Data items
++++

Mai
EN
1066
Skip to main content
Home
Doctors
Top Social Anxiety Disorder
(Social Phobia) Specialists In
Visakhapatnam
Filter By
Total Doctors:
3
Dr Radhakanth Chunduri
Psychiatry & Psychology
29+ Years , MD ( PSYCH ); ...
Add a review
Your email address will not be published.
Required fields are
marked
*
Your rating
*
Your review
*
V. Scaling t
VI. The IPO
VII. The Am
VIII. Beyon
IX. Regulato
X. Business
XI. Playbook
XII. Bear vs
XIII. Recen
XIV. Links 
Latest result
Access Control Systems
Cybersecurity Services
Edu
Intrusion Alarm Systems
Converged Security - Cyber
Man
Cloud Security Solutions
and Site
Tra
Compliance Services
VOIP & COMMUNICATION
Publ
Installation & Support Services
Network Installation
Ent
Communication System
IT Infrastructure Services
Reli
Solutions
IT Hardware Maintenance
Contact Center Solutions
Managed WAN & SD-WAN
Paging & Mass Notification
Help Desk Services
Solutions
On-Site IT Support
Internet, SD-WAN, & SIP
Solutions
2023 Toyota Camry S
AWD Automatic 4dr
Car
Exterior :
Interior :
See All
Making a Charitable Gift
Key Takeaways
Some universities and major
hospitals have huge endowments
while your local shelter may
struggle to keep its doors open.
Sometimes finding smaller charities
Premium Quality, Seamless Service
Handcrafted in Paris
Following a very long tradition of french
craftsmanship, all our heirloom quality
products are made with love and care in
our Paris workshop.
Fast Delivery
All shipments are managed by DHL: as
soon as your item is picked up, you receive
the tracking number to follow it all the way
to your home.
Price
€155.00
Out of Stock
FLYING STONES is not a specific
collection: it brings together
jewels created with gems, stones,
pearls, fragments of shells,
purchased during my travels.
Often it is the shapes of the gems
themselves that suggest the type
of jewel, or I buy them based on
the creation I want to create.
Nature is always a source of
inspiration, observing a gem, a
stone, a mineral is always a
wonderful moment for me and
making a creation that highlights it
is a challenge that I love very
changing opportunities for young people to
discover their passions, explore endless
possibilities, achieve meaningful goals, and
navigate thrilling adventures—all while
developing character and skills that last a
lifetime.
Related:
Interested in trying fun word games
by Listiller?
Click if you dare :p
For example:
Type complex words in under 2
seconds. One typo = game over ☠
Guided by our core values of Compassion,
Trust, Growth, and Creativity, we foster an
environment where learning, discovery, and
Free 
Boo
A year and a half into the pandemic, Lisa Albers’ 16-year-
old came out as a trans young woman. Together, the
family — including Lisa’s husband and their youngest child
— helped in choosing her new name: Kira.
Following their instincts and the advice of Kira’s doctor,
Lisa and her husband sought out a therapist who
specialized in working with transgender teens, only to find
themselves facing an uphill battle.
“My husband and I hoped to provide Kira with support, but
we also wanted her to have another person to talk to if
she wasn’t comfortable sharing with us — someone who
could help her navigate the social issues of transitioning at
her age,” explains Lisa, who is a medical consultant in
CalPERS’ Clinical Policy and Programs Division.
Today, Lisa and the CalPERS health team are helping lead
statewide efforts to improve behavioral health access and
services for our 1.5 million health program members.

++++

● Problem requirements
Reproduce the records above exactly. Leave nothing out.

● Task response
Mai
EN
1066
Skip to main content
Home
Doctors
Top Social Anxiety Disorder
(Social Phobia) Specialists In
Visakhapatnam
Filter By
Total Doctors:
3
Dr Radhakanth Chunduri
Psychiatry & Psychology
29+ Years , MD ( PSYCH ); ...
Add a review
Your email address will not be published.
Required fields are
marked
*
Your rating
*
Your review
*
V. Scaling t
VI. The IPO
VII. The Am
VIII. Beyon
IX. Regulato
X. Business
XI. Playbook
XII. Bear vs
XIII. Recen
XIV. Links 
Latest result
Access Control Systems
Cybersecurity Services
Edu
Intrusion Alarm Systems
Converged Security - Cyber
Man
Cloud Security Solutions
and Site
Tra
Compliance Services
VOIP & COMMUNICATION
Publ
Installation & Support Services
Network Installation
Ent
Communication System
IT Infrastructure Services
Reli
Solutions
IT Hardware Maintenance
Contact Center Solutions
Managed WAN & SD-WAN
Paging & Mass Notification
Help Desk Services
Solutions
On-Site IT Support
Internet, SD-WAN, & SIP
Solutions
2023 Toyota Camry S
AWD Automatic 4dr
Car
Exterior :
Interior :
See All
Making a Charitable Gift
Key Takeaways
Some universities and major
hospitals have huge endowments
while your local shelter may
struggle to keep its doors open.
Sometimes finding smaller charities
Premium Quality, Seamless Service
Handcrafted in Paris
Following a very long tradition of french
craftsmanship, all our heirloom quality
products are made with love and care in
our Paris workshop.
Fast Delivery
All shipments are managed by DHL: as
soon as your item is picked up, you receive
the tracking number to follow it all the way
to your home.
Price
€155.00
Out of Stock
FLYING STONES is not a specific
collection: it brings together
jewels created with gems, stones,
pearls, fragments of shells,
purchased during my travels.
Often it is the shapes of the gems
themselves that suggest the type
of jewel, or I buy them based on
the creation I want to create.
Nature is always a source of
inspiration, observing a gem, a
stone, a mineral is always a
wonderful moment for me and
making a creation that highlights it
is a challenge that I love very
changing opportunities for young people to
discover their passions, explore endless
possibilities, achieve meaningful goals, and
navigate thrilling adventures—all while
developing character and skills that last a
lifetime.
Related:
Interested in trying fun word games
by Listiller?
Click if you dare :p
For example:
Type complex words in under 2
seconds. One typo = game over ☠
Guided by our core values of Compassion,
Trust, Growth, and Creativity, we foster an
environment where learning, discovery, and
Free 
Boo
A year and a half into the pandemic, Lisa Albers’ 16-year-
old came out as a trans young woman. Together, the
family — including Lisa’s husband and their youngest child
— helped in choosing her new name: Kira.
Following their instincts and the advice of Kira’s doctor,
Lisa and her husband sought out a therapist who
specialized in working with transgender teens, only to find
themselves facing an uphill battle.
“My husband and I hoped to provide Kira with support, but
we also wanted her to have another person to talk to if
she wasn’t comfortable sharing with us — someone who
could help her navigate the social issues of transitioning at
her age,” explains Lisa, who is a medical consultant in
CalPERS’ Clinical Policy and Programs Division.
Today, Lisa and the CalPERS health team are helping lead
statewide efforts to improve behavioral health access and
services for our 1.5 million health program members.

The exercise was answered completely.